Employing descriptive analysis and multinomial logistic regression, with data collected using the CPDI, this study investigated the impact of COVID-19 on symptoms of psychological distress among women in the KSA. The results showed that 44% of women exhibit symptoms of psychological distress due to the COVID-19 pandemic. Approximately 36% of women suffered from mild symptoms of psychological distress, with 8% experiencing symptoms of severe distress. The results also revealed particularly high levels of psychological distress among female healthcare workers and younger women, with lower stress levels indicated among women with higher levels of education. Since COVID-19 is an ongoing challenge, the study results should guide the government in implementing medium- and long-term policy strategies to mitigate the prevalence of psychological distress on the general population.
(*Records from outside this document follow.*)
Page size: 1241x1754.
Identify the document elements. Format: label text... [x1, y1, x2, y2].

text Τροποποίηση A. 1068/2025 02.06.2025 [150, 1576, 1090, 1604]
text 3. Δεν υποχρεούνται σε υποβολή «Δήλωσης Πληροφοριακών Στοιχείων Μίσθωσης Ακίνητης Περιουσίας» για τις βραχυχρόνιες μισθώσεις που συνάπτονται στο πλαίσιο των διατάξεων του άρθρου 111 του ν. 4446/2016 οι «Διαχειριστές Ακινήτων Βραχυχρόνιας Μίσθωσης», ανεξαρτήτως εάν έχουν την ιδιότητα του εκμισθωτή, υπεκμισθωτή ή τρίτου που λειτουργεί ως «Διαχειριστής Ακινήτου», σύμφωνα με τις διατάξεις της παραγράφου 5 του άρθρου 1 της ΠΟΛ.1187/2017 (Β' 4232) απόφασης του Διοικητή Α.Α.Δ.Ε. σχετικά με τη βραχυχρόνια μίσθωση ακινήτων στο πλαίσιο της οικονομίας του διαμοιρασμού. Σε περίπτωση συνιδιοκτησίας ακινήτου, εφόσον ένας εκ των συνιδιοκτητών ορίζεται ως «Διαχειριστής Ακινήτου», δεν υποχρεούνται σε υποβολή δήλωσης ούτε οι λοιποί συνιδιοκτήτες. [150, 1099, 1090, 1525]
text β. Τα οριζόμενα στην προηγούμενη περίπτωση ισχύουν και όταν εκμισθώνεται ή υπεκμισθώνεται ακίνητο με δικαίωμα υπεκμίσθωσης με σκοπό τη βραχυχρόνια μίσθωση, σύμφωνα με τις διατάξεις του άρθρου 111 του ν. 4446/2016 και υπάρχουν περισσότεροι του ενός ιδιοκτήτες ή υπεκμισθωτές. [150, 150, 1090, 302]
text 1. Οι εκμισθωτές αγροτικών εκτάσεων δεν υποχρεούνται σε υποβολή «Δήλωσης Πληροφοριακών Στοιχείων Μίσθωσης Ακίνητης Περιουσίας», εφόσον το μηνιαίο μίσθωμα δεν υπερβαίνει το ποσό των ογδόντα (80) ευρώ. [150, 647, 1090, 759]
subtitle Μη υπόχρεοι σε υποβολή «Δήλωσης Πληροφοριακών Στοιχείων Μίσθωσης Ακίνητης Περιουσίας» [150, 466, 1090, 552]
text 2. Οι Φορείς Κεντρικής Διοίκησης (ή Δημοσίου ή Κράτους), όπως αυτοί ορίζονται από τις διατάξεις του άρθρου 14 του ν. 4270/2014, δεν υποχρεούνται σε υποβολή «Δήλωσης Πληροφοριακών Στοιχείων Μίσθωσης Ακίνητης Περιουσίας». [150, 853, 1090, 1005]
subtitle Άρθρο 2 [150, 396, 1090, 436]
Governments must adopt an extensive crisis prevention and intervention system to improve psychological services and support vulnerable groups, especially women, the young population, and healthcare workers. Without identifying the vulnerable population, the government may not maximize on the development and implementation of appropriate mental and psychological interventions.
I am grateful to all respondents who participated in this study. I also appreciate the anonymous referees for valuable comments and suggestions that helped to produce the manuscript in its current form.